S&P Global Ratings has lowered the City of Los Angeles’ obligation ratings, which is trying to close a budget deficit of nearly a billion dollars.
Friday, the credit rating agency lowered its long-term rating for the general obligations of the city in Aa- de Aa.
He also lowered the Corp Improvement Municipal note. Los Angeles rental income bonds, which are used to buy city equipment such as fire trucks, at a + AA-.
“The demotion reflects the weakened financial situation of the city and an emerging structural imbalance,” wrote S&P Global Ratings, announcing changes.
S&P said it was concerned about the rapid deterioration of the city’s reserve fund, which should remain 5% or more of the general fund.
To fill a gap in the 2024-25 budget, city officials attracted the reserve fund, which fell to 3.22% of the general fund.
S&P said that bond ratings could still decrease if the city did not quickly accept adjustments to the management of its budget.
The declarations of rating of obligations occurred a few days after the mayor Karen Bass described the striking economic situation of the city in his budget proposed for 2025-26, which includes around 1,650 workers in the city.
Bass described possible layoffs as “an absolute last resort decision”, going to Sacramento on Wednesday to seek state money to save jobs.
The lower bond ratings generally result in higher interest rates, which will make the city more expensive to borrow money.
S&P said it also founded its negative prospects on factors such as “increased risk of litigation, limited flexibility to unilaterally reduce staff costs in the context of current labor contracts and slow down economic growth, despite any economic impact and lasting income of forest fires in the County of Los Angeles in January 2025.”
Bass said the measures she took to balance the budget should assume some of the concerns of the rating agency.

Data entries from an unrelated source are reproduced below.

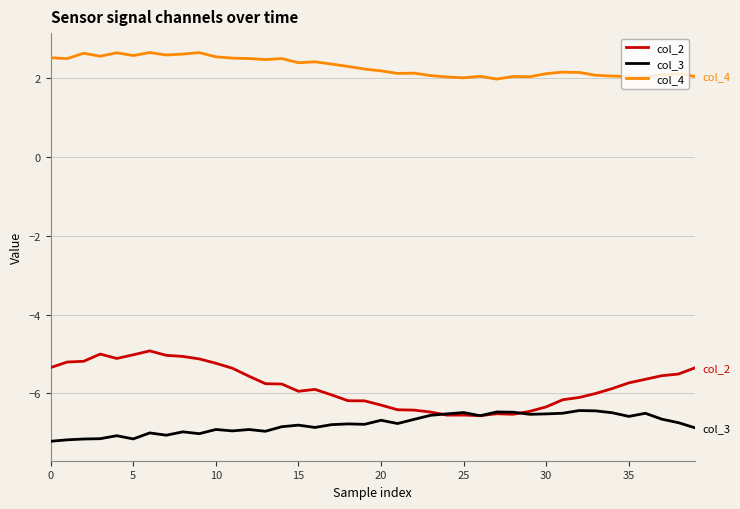

True or false: col_2 and col_4 intersect in this chart.

False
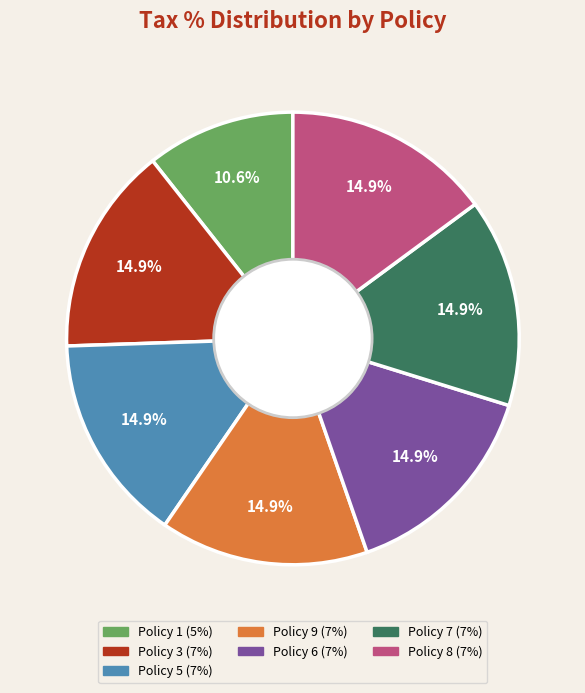

Does any single category account for the majority?

No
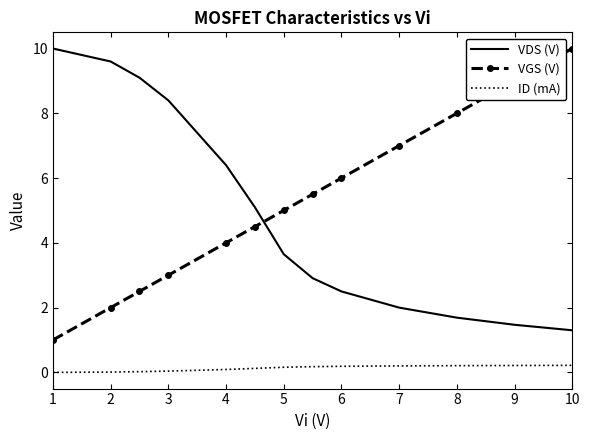

True or false: VDS (V) and VGS (V) cross at least once.

True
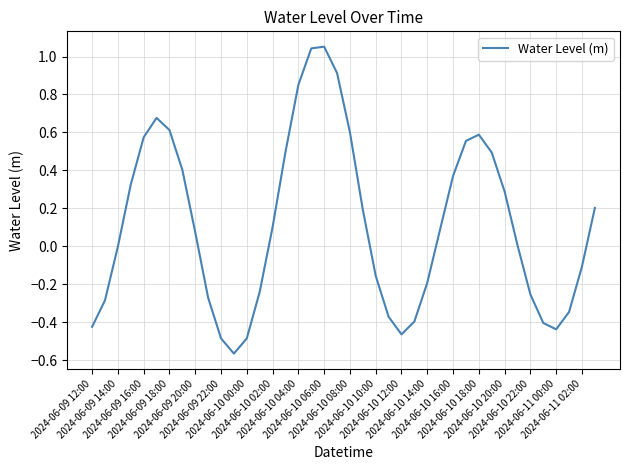

What is the difference between the maximum and minimum values?

1.6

“This announcement was unfortunately expected given the slowdown and turbulence of the economy and in the context of decades of ineffections that have been integrated into the way the city works,” she said in a statement. “The protection of the ratings of our obligations is one of the main reasons why I have pressure for fundamental reforms during the 27 months that I was mayor.”
S&P noted that the budget proposed by BAS 2025-2026 “identifies potential structural reforms, which we consider as an important step towards the correction of the budgetary imbalance”.